6.1.8.1.2 Unless otherwise specified, temperature sensors
for tilting-pad journal bearings shall be arranged as follows:
a. Bearings whose length-to-diameter ratio is greater than 0.5
shall be provided with two axially collinear embedded temperature
sensors located at the three-quarter arc length (75%
of the pad length from the leading edge). For pads with self-
aligning pivots, installation in accordance with 6.1.8.1.2.b is
acceptable.
b. Bearings whose length-to-diameter ratio is less than or
equal to 0.5 shall be provided with a single sensor axially
located in the center of the pad at the three-quarter arc length
(75% of the pad length from the leading edge).
c. For bearings with load-on-pad designs, the sensor or sensors
shall be located in the loaded pad (see Figure 16).
d. For bearings with load-between-pad designs, the sensor
or sensors shall be located in the pad trailing the load (A reference to a figure is given here.)

I would add that one would not be wrong to add sensors to each of the between load pads. Most likely each of these pads carry the majority of the load, and load direction may not be a 100% certainty.

Both oil whirl and oil whip occur at natural frequencies. So, why does oil whirl move in frequency? It moves because the rotor-bearing system is a parameter varying system with the bearing (and possibly other) stiffnesses and dampings depending upon rotor speed.

Oil whirl doesn't move so much in frequency because it has locked into a very flexible mode with essentially nodes at the bearing locations. Any further stiffness increase at the bearing does not significantly alter the frequency or mode shape; thus, the oil whirl frequency doesn't move much. Because this is a flexible mode (most often the first mode), this produces very high internal vibration, often damaging by exceeding internal clearances.

Some instabilities have occured at higher frequency ratios to running speed.

This message has been edited.
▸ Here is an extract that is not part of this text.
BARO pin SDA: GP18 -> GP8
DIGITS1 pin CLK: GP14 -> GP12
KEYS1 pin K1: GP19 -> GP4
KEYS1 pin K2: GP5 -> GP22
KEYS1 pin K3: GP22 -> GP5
Last edited by: William_C._Foiles,

Hi Guys,

I would personaly be inclined to use some temperature detectors, as William has described in the extract from the API paper, as well as proximity probes.

When monitoring both, I figure that some sort of correlation could be established with the temperature rise and the shaft movement away from its hypotetical rotating center.
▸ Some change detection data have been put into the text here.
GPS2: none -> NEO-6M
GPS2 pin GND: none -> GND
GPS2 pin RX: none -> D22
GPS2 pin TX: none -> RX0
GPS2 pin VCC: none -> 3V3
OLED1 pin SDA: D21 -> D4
What are your feelings about this approach ?

Not very scientific but perhaps more significant in preventing some disasters.

Marko Leo

We use all the techology's mentioned above except the probes which we use on our Turbo machinery.

The Oil Analysis is a great way to check Journal bearings.
Does this machine run 24-7 ?
If not why would you not be able to do a lift check with a dial indicator and Hydraulic jack like I use on big fans and motors.
If you lift check it every so often you get an idea of bearing wear?

Later, Jason

yes, we do run 24-7. but thanks for that idea.